The IG did verify that a Honduran hostage rescue force had captured and executed one individual who had been freed under an amnesty; it was unclear from the report if he had rejoined an insurgency. Another case concerned Father James Carney, a priest who had renounced his U.S. citizenship, and died under questionable circumstances while being pursued by the HRF. He had been reported to be "cadaverous" and may have died of starvation, or may have been killed by the HRF. The IG concluded no US personnel had been involved with this HRF operation.

Further congressional inquiries generated more responses. It became clear that the HRF definitely executed some guerrillas, including the aide to the priest. The details were redacted, but there was some, but not conclusive, evidence that Father Carney had starved. The IG concluded the cause of his death is unknown.

== 1997-1998 ==
The U.S's ambiguity regarding the investigative process would continue to persist for several more years. During 1997 and 1998, at the request of the Honduran government, the U.S. declassified thousands of pages of official documents detailing alleged human rights violations that occurred in Honduras during the 1980s. These documents included records from the State Department, the Defense Department, and the CIA, and they were handed over to the National Commissioner for Human Rights in Honduras, Doctor Leo Valladares. Valladares's work relied heavily on external documentation due to the destruction of Honduran military files.

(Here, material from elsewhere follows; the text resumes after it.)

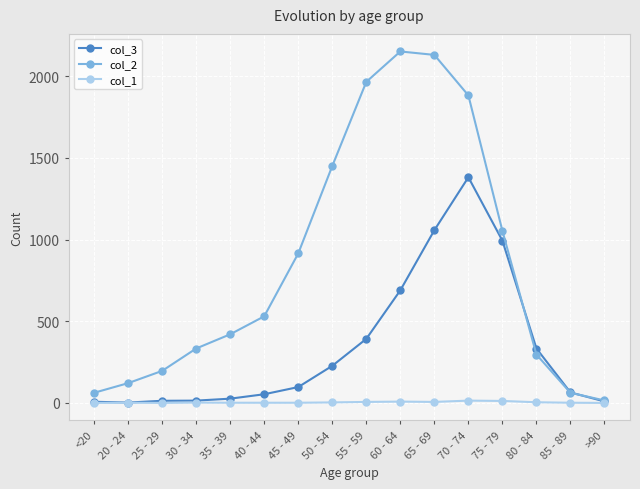

List the series in order of their overall mean, lowest first.

col_1, col_3, col_2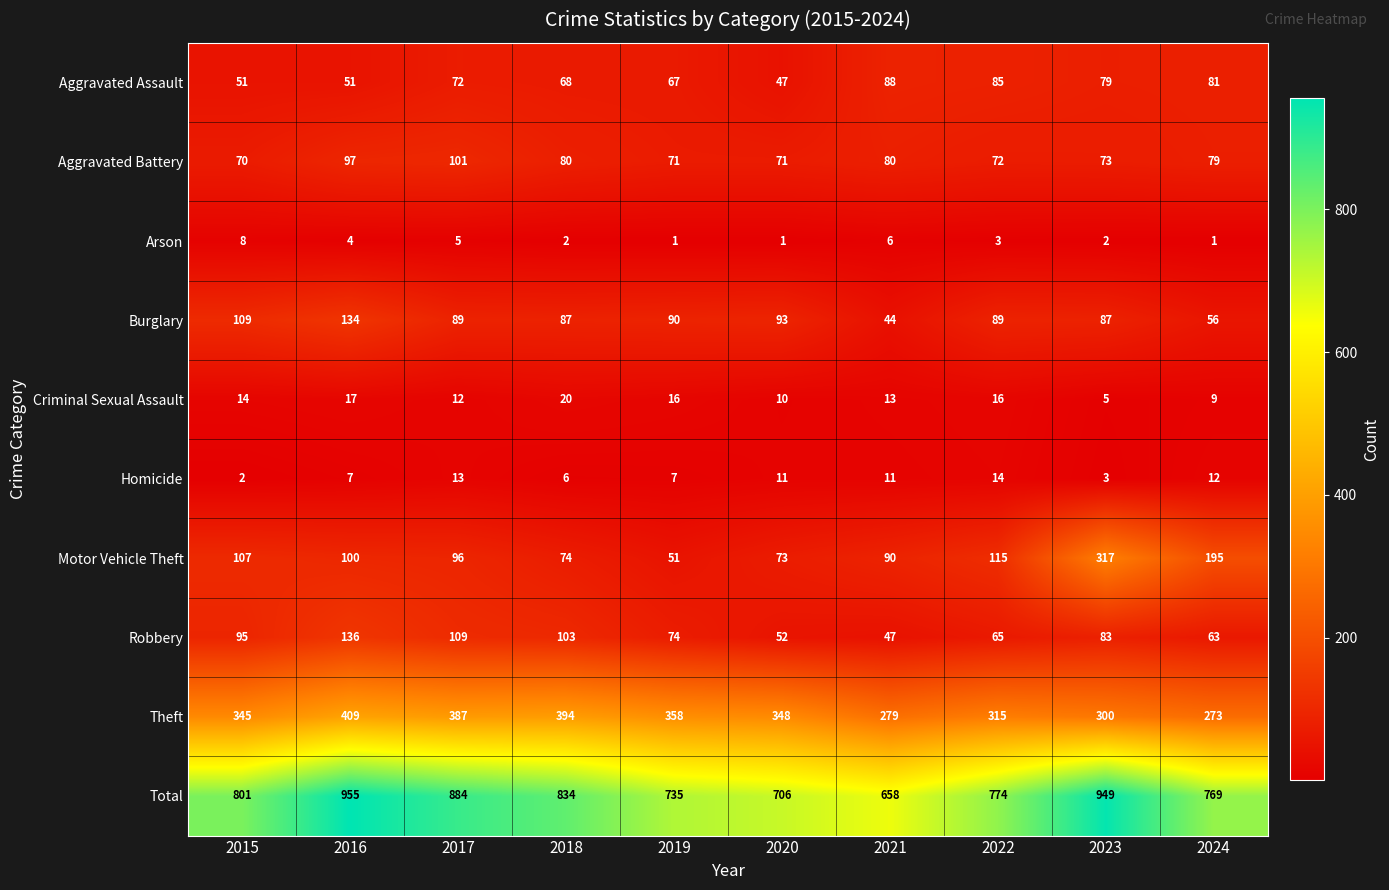

What is the spread (max minus min) of values at 2022?

771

On May 11, 1998, Doctor Valadares gave testimony before the House Committee on Government Reform and Oversight and the Committee on Government Management, Information, and Technology. During his testimony, he thanked the Clinton administration for their willingness to respond to his declassification request, but expressed frustration over the slow pace of the response, stating “The CIA, for example, has yet to release either records on the notorious military intelligence Battalion 3-16 or the 1997 CIA Inspector Generals' report on the agency's relationship to the Honduran military. Despite inexplicable delays, I continue to hope that the release of these documents will occur in the near future.” Doctor Valladares also emphasized that the human rights content of the information available to him had been scant and inadequate. Many documents, particularly those provided by CIA and Defense department had been heavily redacted. These frustrations weren't entirely surprising, as the CIA was known for censoring accounts of its own history.

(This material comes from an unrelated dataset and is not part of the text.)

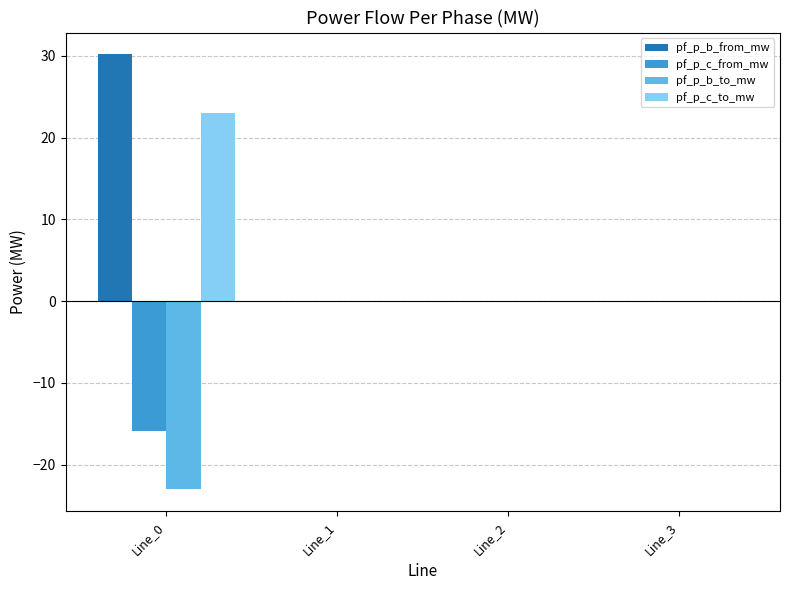

What is the sum of all pf_p_b_to_mw values?

-23.0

Amid ongoing efforts to address complex legal issues, a notable case emerged. In early 1998, a Honduran court determined that Lieutenant Colonel Juan Blas Salazar Mesa, despite being implicated in the abduction, mistreatment, and killing of students in 1982, was eligible for amnesty under legislation passed in prior years. By the end of that year, the Supreme Court upheld the lower court's decision to extend amnesty to Salazar.